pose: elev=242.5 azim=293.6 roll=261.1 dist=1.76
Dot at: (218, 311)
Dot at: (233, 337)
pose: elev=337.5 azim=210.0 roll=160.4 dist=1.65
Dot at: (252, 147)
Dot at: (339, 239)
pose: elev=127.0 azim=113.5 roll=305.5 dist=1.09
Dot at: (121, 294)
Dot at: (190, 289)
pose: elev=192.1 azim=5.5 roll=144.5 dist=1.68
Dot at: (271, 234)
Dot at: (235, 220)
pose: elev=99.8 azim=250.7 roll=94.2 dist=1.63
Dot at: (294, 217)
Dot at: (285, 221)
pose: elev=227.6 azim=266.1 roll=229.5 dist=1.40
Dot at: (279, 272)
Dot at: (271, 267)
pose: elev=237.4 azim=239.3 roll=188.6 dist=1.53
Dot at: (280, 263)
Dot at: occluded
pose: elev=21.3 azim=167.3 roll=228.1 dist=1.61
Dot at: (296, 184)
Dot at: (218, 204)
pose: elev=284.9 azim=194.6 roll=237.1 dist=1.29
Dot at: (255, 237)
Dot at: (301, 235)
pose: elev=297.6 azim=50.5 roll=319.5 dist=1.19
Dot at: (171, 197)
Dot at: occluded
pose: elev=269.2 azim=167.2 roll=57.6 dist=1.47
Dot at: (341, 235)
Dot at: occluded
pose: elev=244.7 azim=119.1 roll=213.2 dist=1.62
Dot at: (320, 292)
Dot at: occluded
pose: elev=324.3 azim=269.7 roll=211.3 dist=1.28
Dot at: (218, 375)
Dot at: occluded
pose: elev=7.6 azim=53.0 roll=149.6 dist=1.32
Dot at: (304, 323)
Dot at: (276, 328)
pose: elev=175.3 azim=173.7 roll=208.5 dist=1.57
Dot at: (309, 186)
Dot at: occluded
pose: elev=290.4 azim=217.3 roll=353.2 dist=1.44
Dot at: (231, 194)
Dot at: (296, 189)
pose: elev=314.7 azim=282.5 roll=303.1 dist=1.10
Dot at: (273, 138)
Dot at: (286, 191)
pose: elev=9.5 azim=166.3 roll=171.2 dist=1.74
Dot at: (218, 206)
++++++++++++++++++++
• TASK REQUIREMENTS: Quote everything from the line containing "pose: elev=244.7 azim=119.1" down to the last line of the records, keeping each line unchanged.

• RESPONSE FOR THIS EXERCISE:
pose: elev=244.7 azim=119.1 roll=213.2 dist=1.62
Dot at: (320, 292)
Dot at: occluded
pose: elev=324.3 azim=269.7 roll=211.3 dist=1.28
Dot at: (218, 375)
Dot at: occluded
pose: elev=7.6 azim=53.0 roll=149.6 dist=1.32
Dot at: (304, 323)
Dot at: (276, 328)
pose: elev=175.3 azim=173.7 roll=208.5 dist=1.57
Dot at: (309, 186)
Dot at: occluded
pose: elev=290.4 azim=217.3 roll=353.2 dist=1.44
Dot at: (231, 194)
Dot at: (296, 189)
pose: elev=314.7 azim=282.5 roll=303.1 dist=1.10
Dot at: (273, 138)
Dot at: (286, 191)
pose: elev=9.5 azim=166.3 roll=171.2 dist=1.74
Dot at: (218, 206)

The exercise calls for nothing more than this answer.